Papaboys 3.0
Traduzione dell’articolo: “Syria’s Valley of the Christians Under Fire”, di Firas Choufi.
di Francis Marrash
Le feroci battaglie tra l’esercito siriano e gruppi estremistici armati nella città di Zara – che circondano il Krak des Chevaliers, riecheggiano in tutta la Wadi al-Nasara, la parte araba della valle dei cristiani. Ogni giorno, i villaggi nella valle celebrano funerali e seppelliscono nuove vittime. Coloro che non sono fuggiti hanno deciso di non abbandonare la Siria.
La voce del conducente mescolata con il suono martellante del vento nevoso, si mescola con la velocità eccessiva dell’auto durante il tragitto della strada che porta da Hawash-Zara a Wadi al-Nasara, ad ovest della città di Homs. L’uomo che guida la macchina fa osservare a noi passeggeri: “Questa strada di notte è sporca”. Nella parte posteriore sono seduti due uomini con dei fucili attaccati fuori dalla finestra. La paura è forte, ma si tenta di superarla insieme. Fuori è buio. I militanti dell’opposizione siriana, – rintanati nel Krak des Chevaliers, il castello crociato-, sono abbastanza noti per come colpiscono il percorso che stiamo attraversando. Secondo il conducente, la situazione ora è sotto controllo, dopo che l’esercito siriano ha stabilito nuove posizioni rafforzando le misure di sicurezza nell’area. I minuti non passano mai. Il pensiero va alle immagini dei morti senza motivo e alle decapitazioni ripetute a Wadi al-Nasara. I terroristi, alla fine delle esecuzioni giocano con la testa dei decapitati.
Coloro che combattono a fianco dell’esercito siriano non hanno tanta paura della morte. Parlano dei loro compagni che sono stati uccisi con tono triste e rassegnato. I residenti al riparo nelle loro case potrebbero scampare alla morte, ma la probabilità di essere uccisi dai quotidiani bombardamenti casuali da parte dei terroristi è molto elevata. L’esercito, mentre prepara la liberazione del Krak des Chevaliers, nel contempo ha migliorato nelle ore diurne le condizioni di sicurezza della strada. La notte invece viaggiare è ancora molto rischioso. Il freddo per i soldati non è la più grande preoccupazione, quando si trovano dietro le postazioni militari. Nizar, un combattente governativo, aggiusta il cappello lanoso soffiandosi aria calda nelle mani. Egli divide, con il suo sguardo vigile, l’attenzione su di noi e sulla zona notturna da controllare. “Non possiamo permetterci di avere freddo, oppure di chiudere gli occhi. I terroristi cercano di intrufolarsi in qualsiasi momento. Spero che lo facciano, in modo tale da potervi mostrare le loro azioni”.

▶ **DATI FORNITI**:
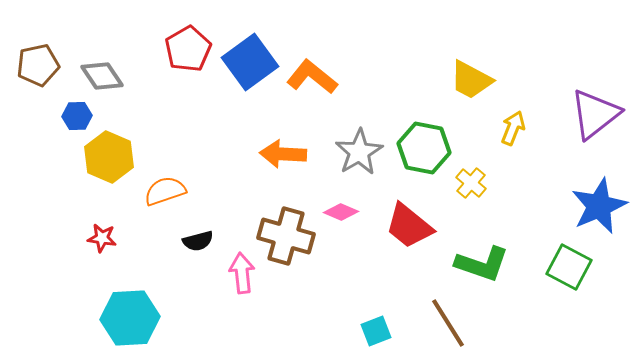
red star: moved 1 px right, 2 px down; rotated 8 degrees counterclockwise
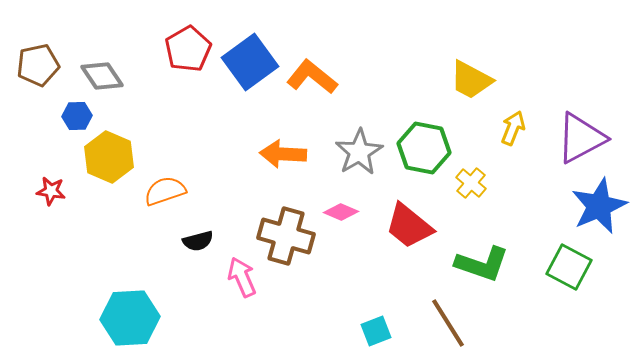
purple triangle: moved 14 px left, 24 px down; rotated 10 degrees clockwise
red star: moved 51 px left, 47 px up
pink arrow: moved 4 px down; rotated 18 degrees counterclockwise
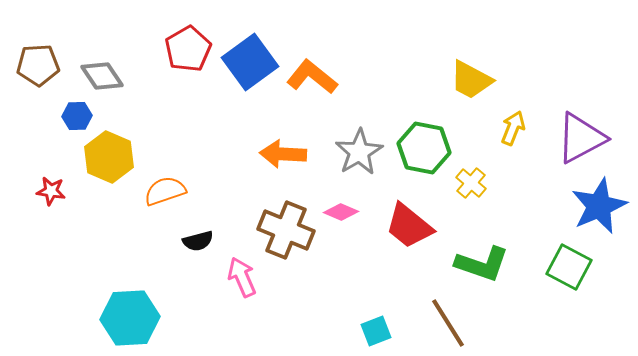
brown pentagon: rotated 9 degrees clockwise
brown cross: moved 6 px up; rotated 6 degrees clockwise
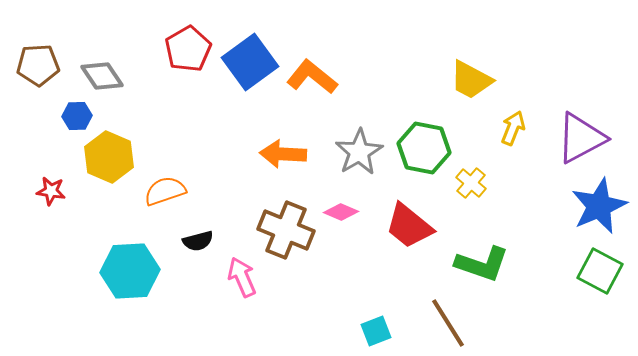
green square: moved 31 px right, 4 px down
cyan hexagon: moved 47 px up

▶ **ISTRUZIONI OPERATIVE**:
A: Trascrivi dall'articolo sulla valle dei cristiani in Siria il passo che inizia con "Papaboys 3.0" e prosegue fino a "abbandonare la Siria.".
B: Nell'articolo sulla valle dei cristiani in Siria, dove sono rintanati i militanti dell'opposizione siriana?
C: Prosegui l'articolo sulla valle dei cristiani in Siria a partire dal punto in cui si interrompe.

▶ **RISULTATI**:
A:
Papaboys 3.0
Traduzione dell’articolo: “Syria’s Valley of the Christians Under Fire”, di Firas Choufi.
di Francis Marrash
Le feroci battaglie tra l’esercito siriano e gruppi estremistici armati nella città di Zara – che circondano il Krak des Chevaliers, riecheggiano in tutta la Wadi al-Nasara, la parte araba della valle dei cristiani. Ogni giorno, i villaggi nella valle celebrano funerali e seppelliscono nuove vittime. Coloro che non sono fuggiti hanno deciso di non abbandonare la Siria.

B: Nel Krak des Chevaliers, il castello crociato.

C:
Tra i combattenti che si trovano di stanza in questo luogo, ci sono soldati dell’esercito siriano, membri della difesa nazionale e del Partito nazionalista sociale siriano (SSNP). La maggior parte di loro sono, in verità, residenti dei villaggi vicini.
Il Flagello delle decapitazioni. La maggior parte dei cristiani che rimangono nella regione non fa conto che venga alcuna salvezza dai cristiani occidentali. Quelli che non sono fuggiti preferiscono morire rimanendo nel loro villaggio, anziché accettare la “carità dell’uomo bianco”. Tony lavora in un ristorante nel villaggio di Hawash. Ha deciso di rimanere. La madre di Hossam, del villaggio di Hambara, non vuole lasciare la sua abitazione. Ogni giorno visita la tomba del figlio ucciso nel conflitto. Tanti altri come loro vogliono rimanere. La Siria è l’unica casa che hanno.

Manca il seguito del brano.